The reason is simple. In 2020, everybody is a brand. Things have become competitive to the point that the inevitable happened: business has occupied free time. We could lament that, or we could accept it, because it's the reality today, and I don't think we're ever going back.

Personally I think pseudonyms are a legacy of a time when the Internet was not taken seriously and whatsupdoggg69 was a perfectly valid username in a place where nothing mattered and Internet work had no monetary value.

That's changed, a lot. That viewpoint - which, to be honest, was probably questionable, even then - seems definitely wrong now. It seems more and more like the wrong path, and you don't have to go down it.

You need to start posting under your real name, and then keep doing that, so people know they can go to your advice, expertise, friendship, a place to pay attention, etc. That has a lot of monetary value.

My philosophy here is: unless you intentionally chose to leave money on the table, you should never leave money on the table.

So if you're working in 2020 at a prestigious or a first-mover startup (which covers a lot of startups), don't go on reddit and post memes under some name that will always be worth $0.

Instead, go on Twitter, post under your real name, and start becoming known as the go-to person for your niche of the industry.

If you are working at a startup, and building a name launched out of a startup (no lawyer is going to attempt to claim your real name social media handle), you can launch a consultancy, just off that.

Assuming your consultancy brings in 100k a year and businesses often sell for 10x revenue (a pretty reasonably assumption), then doing that over 10 years can build you a $1,000,000 consultancy.

Given those numbers, I think it's positively stupid to turn down $1,000,000 for the sake of a few forgettable jokes and political opinions that, let's face it, in the case of the average person, are not changing anything.

Instead, do the smart thing, claim that $1,000,000, and get used to using real names & real name content for everything.

Why not do both?

As you say, using your real name builds your brand. However, you must then be very careful to avoid saying stuff that damages your brand. And as you basically say, you must therefore censor yourself online.

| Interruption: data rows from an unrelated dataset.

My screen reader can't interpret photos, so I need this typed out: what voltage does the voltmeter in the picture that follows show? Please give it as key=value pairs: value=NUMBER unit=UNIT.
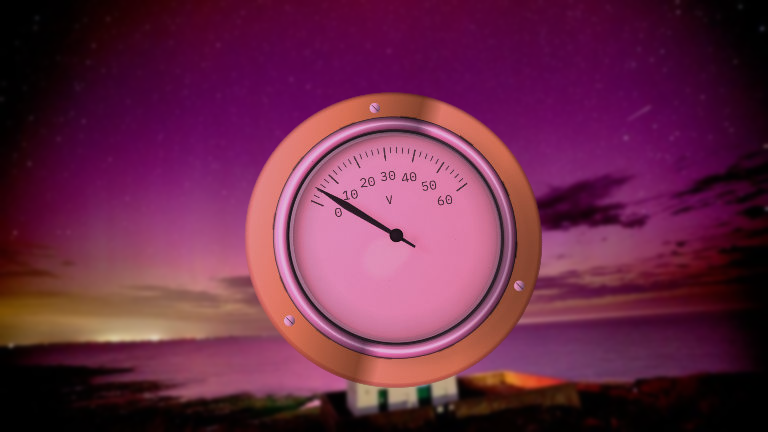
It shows value=4 unit=V
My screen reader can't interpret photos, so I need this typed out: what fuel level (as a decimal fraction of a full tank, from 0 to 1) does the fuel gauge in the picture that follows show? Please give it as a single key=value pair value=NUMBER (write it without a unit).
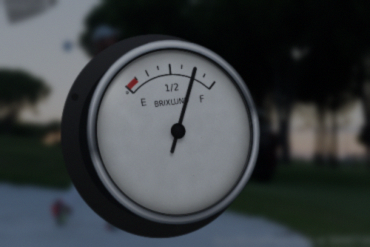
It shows value=0.75
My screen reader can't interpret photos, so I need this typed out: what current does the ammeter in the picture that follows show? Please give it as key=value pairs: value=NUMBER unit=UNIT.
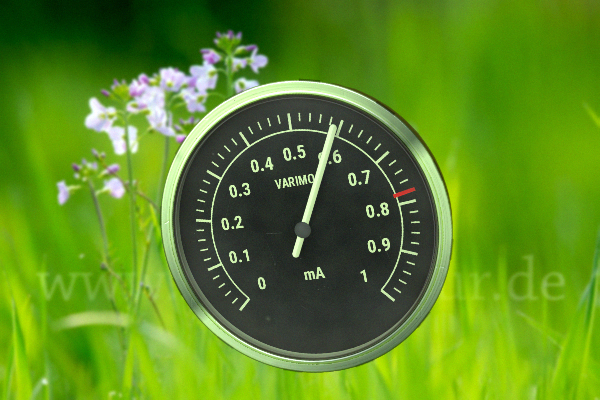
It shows value=0.59 unit=mA
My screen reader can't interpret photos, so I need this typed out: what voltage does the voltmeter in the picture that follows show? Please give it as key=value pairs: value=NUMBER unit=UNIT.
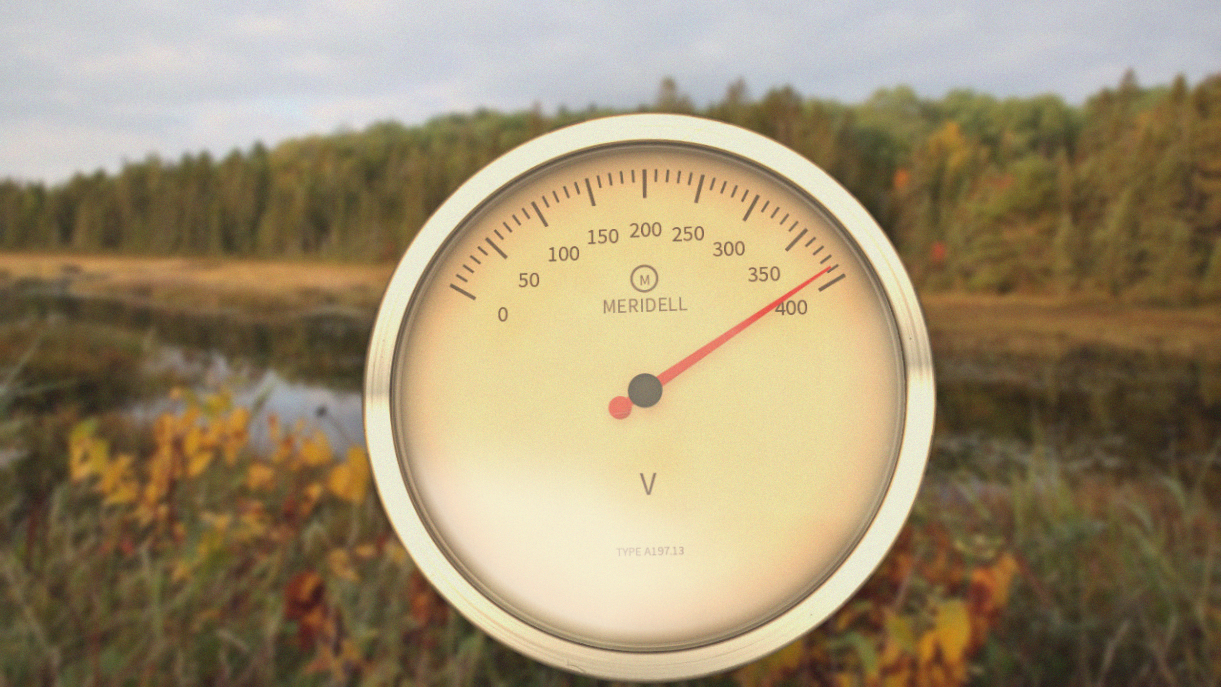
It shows value=390 unit=V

So why not do other stuff using pseudonyms? That's exactly why I started using them. I'm retired now, so there's really nothing about my meatspace identity to protect. But when there was, having the freedom to express myself honestly online was important to me. In particular, because I had to police my meatspace behavior so carefully.

I've given this a lot of thought (I also practice what I preach - I 95% post under my real name).

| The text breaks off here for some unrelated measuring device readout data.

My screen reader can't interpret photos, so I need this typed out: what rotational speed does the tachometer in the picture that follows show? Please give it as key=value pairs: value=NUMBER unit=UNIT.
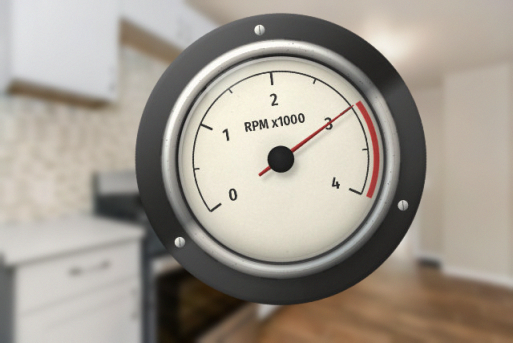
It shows value=3000 unit=rpm
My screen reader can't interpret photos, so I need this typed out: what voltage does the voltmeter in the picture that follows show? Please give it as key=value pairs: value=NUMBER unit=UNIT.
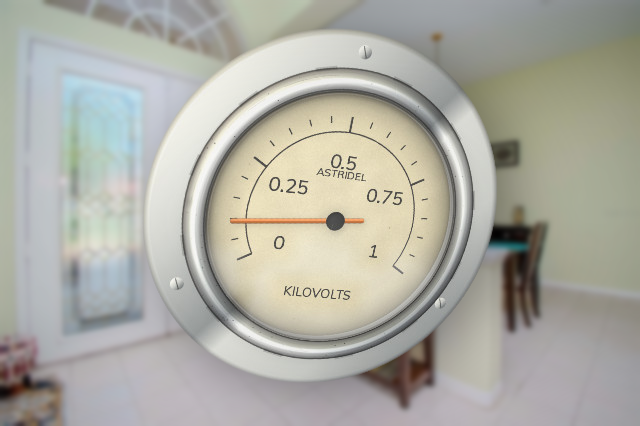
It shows value=0.1 unit=kV
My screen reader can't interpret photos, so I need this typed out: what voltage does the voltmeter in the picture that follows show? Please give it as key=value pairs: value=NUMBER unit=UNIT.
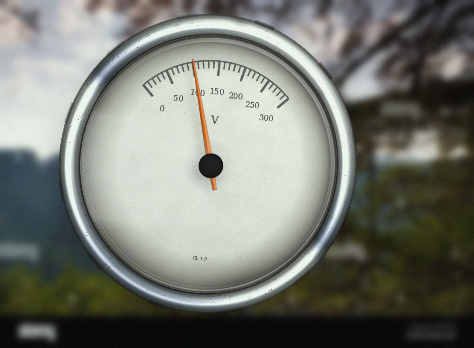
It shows value=100 unit=V
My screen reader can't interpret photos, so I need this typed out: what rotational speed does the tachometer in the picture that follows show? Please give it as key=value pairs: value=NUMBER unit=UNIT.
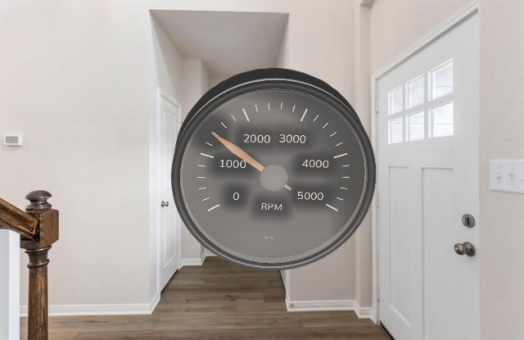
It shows value=1400 unit=rpm
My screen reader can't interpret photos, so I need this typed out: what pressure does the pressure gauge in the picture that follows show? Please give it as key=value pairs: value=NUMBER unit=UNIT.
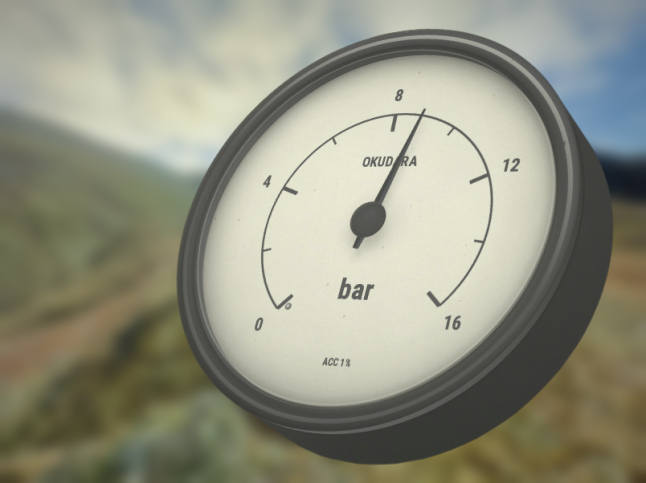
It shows value=9 unit=bar
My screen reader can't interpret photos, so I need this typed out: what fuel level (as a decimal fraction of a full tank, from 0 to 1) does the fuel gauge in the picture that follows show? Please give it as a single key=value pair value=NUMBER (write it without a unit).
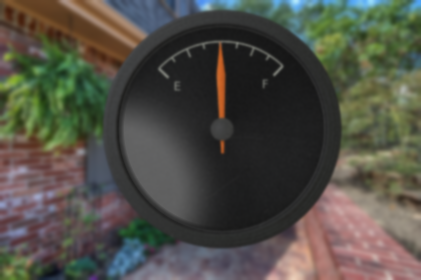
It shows value=0.5
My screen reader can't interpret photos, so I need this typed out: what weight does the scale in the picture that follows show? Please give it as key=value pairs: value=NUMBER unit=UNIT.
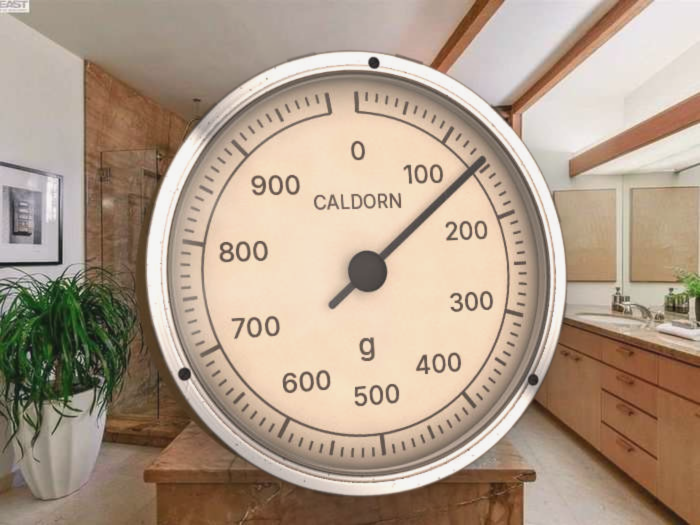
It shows value=140 unit=g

I advise against that, because in my experience, when you have a real name and a pseudonym account, there's a strong temptation to post all your edgy, attention-grabbing content to the alt, and all the boring content to your real name account.

Which is really bad for your main account, actually.

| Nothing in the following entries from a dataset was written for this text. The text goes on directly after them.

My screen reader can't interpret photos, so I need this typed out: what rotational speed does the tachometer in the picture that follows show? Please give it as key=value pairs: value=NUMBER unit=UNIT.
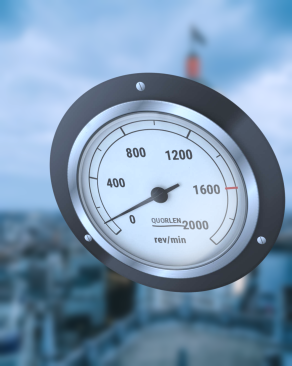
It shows value=100 unit=rpm
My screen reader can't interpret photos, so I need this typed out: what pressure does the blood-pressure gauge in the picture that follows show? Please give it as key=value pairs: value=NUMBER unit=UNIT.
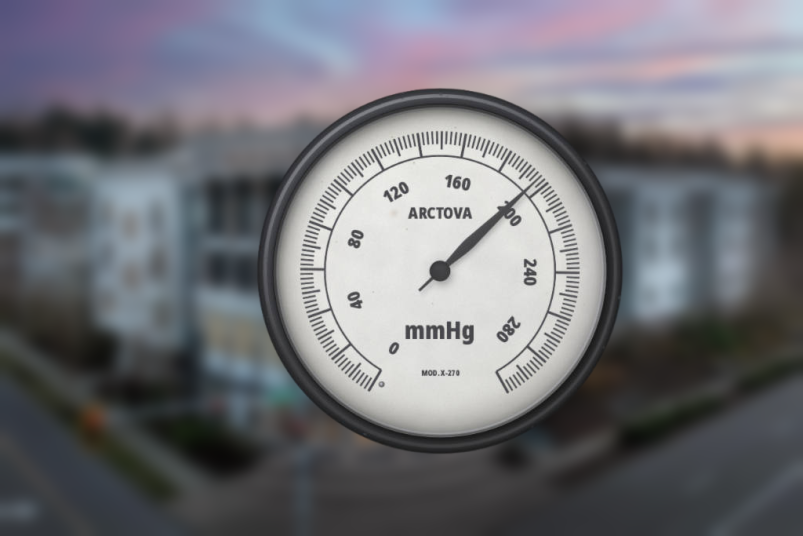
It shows value=196 unit=mmHg
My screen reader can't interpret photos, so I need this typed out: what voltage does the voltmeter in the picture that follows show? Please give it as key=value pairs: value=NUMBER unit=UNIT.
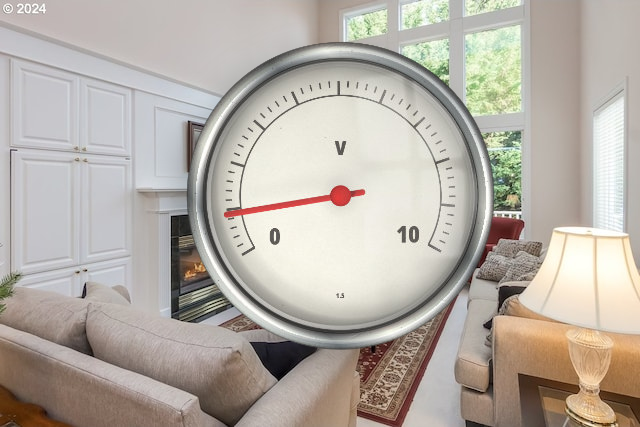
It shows value=0.9 unit=V
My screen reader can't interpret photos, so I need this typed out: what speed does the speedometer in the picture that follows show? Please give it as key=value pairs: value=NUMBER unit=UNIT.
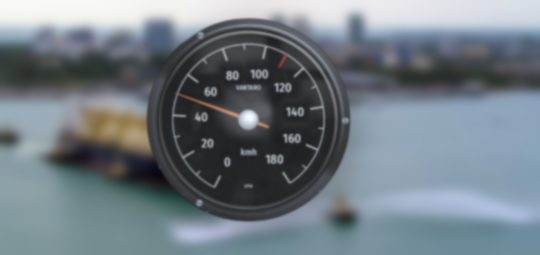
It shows value=50 unit=km/h
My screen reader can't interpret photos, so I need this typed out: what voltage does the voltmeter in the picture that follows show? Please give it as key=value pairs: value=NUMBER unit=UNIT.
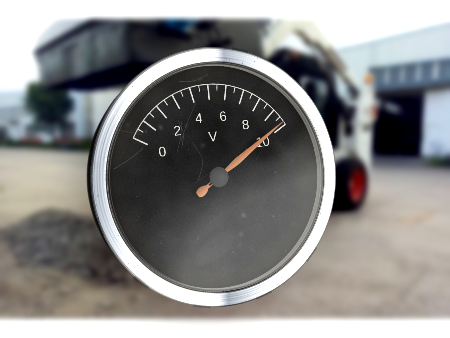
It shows value=9.75 unit=V
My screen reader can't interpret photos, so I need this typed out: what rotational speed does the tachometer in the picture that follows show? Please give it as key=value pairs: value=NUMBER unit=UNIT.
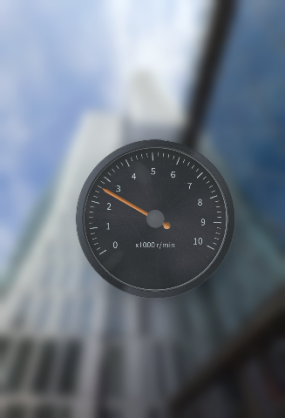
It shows value=2600 unit=rpm
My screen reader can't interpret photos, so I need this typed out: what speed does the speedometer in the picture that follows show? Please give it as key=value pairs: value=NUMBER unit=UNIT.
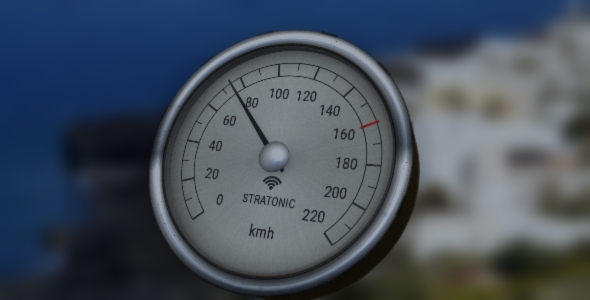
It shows value=75 unit=km/h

Note that some of the most popular personalities on Twitter - Elon Musk, Balaji Srinivasan - take this "carefully moderate your opinions unless it's a pseudonym" approach and stomp all over it. They are the total opposite of that. I think there's a lesson there, too: to really reach the stratosphere (including fame and wealth), as an unknown person, you probably need to take some risks and post risk-taking content, and associate it with a name+face where people can rally to you.

To be clear, I'm not making the moral argument that pseudonyms are cowardly or a moral failing, so don't use them. I'm making the purely self-interested argument that your content is worth money and you should monetize it under your real name, because it's the best vehicle for that.

That works for some, but for others it's been disastrous. And sometimes, it goes from popularly edgy to canceled in a flash. But yes, I agree that keeping a real name account totally boring is also risky.
...left-leaning intellectuals...

Didn't you get the memo? We're supposed to like government surveillance now. After all, now FBI/CIA/NSA are on our side and we can totally trust them forever.

How would people who want to be the next Haidt or Harris build up authority (i.e. a reputation/brand) if identity becomes decentralized and ephemeral?